When someone I know really well, a friend or family member, is working through something and I can tell they aren't them self, I will ask; if they aren't ready to talk - I give them time. If that time is more that a few weeks then I tell them this is not good for them, that they need to start trying to talk about it. Write a list, write a letter to them self, a letter to me - anything that gets what they are keeping inside out into the real world. If it doesn't work I start with tough love. We aren't going until you start talking, I care about you and I want to help but unless you tell me what is wrong I cannot begin to help. If they still aren't talking to me then I go to a person I know they trust and tell them that I am worried. I haven't gotten past this stage before but if I was to need to take further action, I think I would get each person that cares about them to write a short note, attached to a small meaningful gift, I would send all of it to them with a list of everyones numbers. After that I think it would have to be a full on intervention. But thats me. The people I have around me and care about know me and know that I am a loving, hands on person. You need to find what you think would help your loved one or friend.
I can promise you that I know what mind set you have to be in to make that decision. The planning, the internal argument and reasoning. Please, please, please just stop, just stop and listen to me for just one second. I can tell you that each and every one of your problems - no matter how big or small, no matter how hopeless or desperate it seems there are ways of solving it, they may not be easy or quick but they are solvable. You are not a burden. You are not better off dead. You are not "doing them a favour". There are people that will miss you, wish they had done more, think about you everyday and miss you beyond anything they could imagine.

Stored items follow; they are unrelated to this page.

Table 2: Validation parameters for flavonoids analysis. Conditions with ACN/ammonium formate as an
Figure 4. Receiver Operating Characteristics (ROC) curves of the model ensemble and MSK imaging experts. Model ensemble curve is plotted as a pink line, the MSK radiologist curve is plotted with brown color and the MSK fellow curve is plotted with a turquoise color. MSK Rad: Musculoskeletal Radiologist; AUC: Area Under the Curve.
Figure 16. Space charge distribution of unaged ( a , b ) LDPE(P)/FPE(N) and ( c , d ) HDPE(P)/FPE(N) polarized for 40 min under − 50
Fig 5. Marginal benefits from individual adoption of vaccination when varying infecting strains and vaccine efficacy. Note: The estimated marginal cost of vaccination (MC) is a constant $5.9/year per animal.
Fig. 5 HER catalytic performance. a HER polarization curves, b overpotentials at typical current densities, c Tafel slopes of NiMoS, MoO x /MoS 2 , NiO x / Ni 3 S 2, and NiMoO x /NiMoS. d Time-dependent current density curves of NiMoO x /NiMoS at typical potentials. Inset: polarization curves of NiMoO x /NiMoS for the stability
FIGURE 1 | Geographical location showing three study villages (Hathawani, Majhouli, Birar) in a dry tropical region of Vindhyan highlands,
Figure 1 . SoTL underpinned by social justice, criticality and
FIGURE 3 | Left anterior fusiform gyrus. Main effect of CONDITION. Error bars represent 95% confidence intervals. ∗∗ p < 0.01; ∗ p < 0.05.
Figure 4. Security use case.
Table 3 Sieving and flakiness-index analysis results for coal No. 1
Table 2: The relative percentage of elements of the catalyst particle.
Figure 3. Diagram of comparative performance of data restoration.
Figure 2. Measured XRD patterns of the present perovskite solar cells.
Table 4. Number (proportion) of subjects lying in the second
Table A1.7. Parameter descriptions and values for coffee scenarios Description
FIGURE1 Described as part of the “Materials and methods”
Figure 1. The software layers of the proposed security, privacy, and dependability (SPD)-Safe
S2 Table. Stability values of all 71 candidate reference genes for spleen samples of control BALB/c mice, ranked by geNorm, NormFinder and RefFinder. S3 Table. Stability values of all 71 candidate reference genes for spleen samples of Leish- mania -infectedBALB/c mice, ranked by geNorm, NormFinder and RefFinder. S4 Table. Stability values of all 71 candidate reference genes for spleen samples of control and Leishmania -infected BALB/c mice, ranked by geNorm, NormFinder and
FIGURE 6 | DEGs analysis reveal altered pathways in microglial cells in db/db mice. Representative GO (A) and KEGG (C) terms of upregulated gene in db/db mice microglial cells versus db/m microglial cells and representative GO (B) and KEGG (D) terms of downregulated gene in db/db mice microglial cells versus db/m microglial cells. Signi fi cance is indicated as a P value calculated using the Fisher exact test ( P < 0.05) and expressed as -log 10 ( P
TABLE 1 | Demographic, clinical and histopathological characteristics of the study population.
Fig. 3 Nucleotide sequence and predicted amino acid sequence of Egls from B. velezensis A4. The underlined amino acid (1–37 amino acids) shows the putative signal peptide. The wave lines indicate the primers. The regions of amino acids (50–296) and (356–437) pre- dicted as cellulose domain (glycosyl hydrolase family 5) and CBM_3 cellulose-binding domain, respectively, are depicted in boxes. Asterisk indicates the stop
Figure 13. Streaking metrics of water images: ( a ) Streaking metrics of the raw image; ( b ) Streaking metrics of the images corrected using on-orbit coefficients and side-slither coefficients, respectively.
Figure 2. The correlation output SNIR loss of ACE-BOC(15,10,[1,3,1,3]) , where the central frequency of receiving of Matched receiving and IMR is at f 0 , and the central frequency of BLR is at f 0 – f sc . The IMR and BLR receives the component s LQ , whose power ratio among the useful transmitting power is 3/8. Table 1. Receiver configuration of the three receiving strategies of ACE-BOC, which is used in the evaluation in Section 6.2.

You are not worthless and pathetic. You are not unfixable. You are not damaged beyond repair. You are so much more than you think you are right now. You just need time. You need help. You need support.
I don't know you but I know that you are a human being and you should not be feeling like taking your life is the only option you have.
Things get better, it is a long and hard process but it is worth it. If you end your life you will never meet your perfect partner and fall in love. You will never get to have you perfect family. You will never fulfil all of the dreams you had as a child. If you end your life you just kill all hope of ever finding the happiness you deserve. You will never know.
Don't do it. Please get help. Please talk to someone, anyone. Please keep trying.
If you are or have been feeling suicidal, depressed or you feel you are struggling to cope, seek help. Having a bad day isn't the end of the world but of you can't remember the last time you had a good day, you should see someone - a doctor, therapist, parent, partner, friend.
You can call Samaritans on 116 123. You can go to your local GP and organise an appointment. Just anything. Please.
Things will get better, you just need to take the first step and when things get difficult keep moving forward.
So come on lads, let's stop two guys every hour from killing themselves. Lets get talking. It starts with you.